Dadasaheb Phalke award for Amitabh Bachchan

Information and Broadcasting Minister Prakash Javadekar confirmed the news in a Twitter post.

September 24, 2019 08:00 pm | Updated September 25, 2019 03:08 pm IST - New Delhi

File photo of Amitabh Bachchan.

File photo of Amitabh Bachchan.

The country’s highest film honour, the Dadasaheb Phalke award, conferred for “outstanding contribution for the growth and development of Indian cinema” will be presented this year to Amitabh Bachchan.

The first intimation came via a tweet by information and broadcasting minister Prakash Javadekar in which he stated that “The legend Amitabh Bachchan who entertained and inspired for two generations has been selected unanimously for #DadaSahabPhalke award. The entire country and international community is happy. My heartiest congratulations to him. @narendramodi @SrBachchan”.

The award, very appropriately comes in the year that marks Mr Bachchan’s golden jubilee in cinema. He made his debut in 1969 with Khwaja Ahmad Abbas’  Saat Hindustani  about seven Indians attempting to liberate Goa from Portuguese colonial rule. The same year he also did the voice over for Mrinal Sen’s  Bhuvan Shome , one of the earliest films of the Indian parallel cinema.

Interesting, the Dadasaheb Phalke award itself was first presented in the year of Mr Bachchan’s debut. It was introduced by the government in 1969 to commemorate the “father of Indian cinema” who directed  Raja Harischandra (1913), India's first feature film, and it was awarded for the first time to Devika Rani, “the first lady of Indian cinema”.

One of the most influential figures in Indian cinema for the past five decades, Mr Bachchan, with four national awards and fifteen filmfare trophies behind him, has had a many-splendoured stint in the world of entertainment. From the early family films and comedies with Hrishikesh Mukherjee-- Anand, Mili, Chupke Chupke — to odd thrillers like  Parwana  and  Bombay to Goa;  from a romance like  Kabhi Kabhie  to the much loved gentle patriarch like host that he plays now on  Kaun Banega Crorepati. 

But   the meteoric rise came through the pen of writers Salim-Javed (Salim Khan and Javed Akhtar) who created the anti-Establishment “angry young man” persona for him in Prakash Mehra’s  Zanjeer (1973)  and Yash Chopra’s  Deewar (1975).  The intense, rebellious, simmering with rage hero became a symbol of the times, dominated the screens through the 70s and 80s and is something Mr Bachchan is still most closely identified with.   

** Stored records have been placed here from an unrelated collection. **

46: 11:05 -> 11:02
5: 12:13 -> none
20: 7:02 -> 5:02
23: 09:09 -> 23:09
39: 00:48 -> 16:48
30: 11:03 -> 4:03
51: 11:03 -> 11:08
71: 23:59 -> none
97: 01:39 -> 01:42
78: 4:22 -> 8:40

The entire nation came to a standstill when he suffered serious intestinal injuries on the sets of  Coolie  in 1982.   After a blip in the career in the late 80s and 90s, he managed to successfully reinvent himself in older roles with  Kabhi Khushi Kabhie Gham, Mohabbatein, Baghban, Pink  etc.

Mr Bachchan has been honoured with the Padma Shri in 1984, the Padma Bhushan in 2001 and the Padma Vibhushan in 2015.

The Dadasaheb Phalke award comprises a Swarna Kamal (Golden Lotus), a shawl and a cash prize of ₹1,000,000.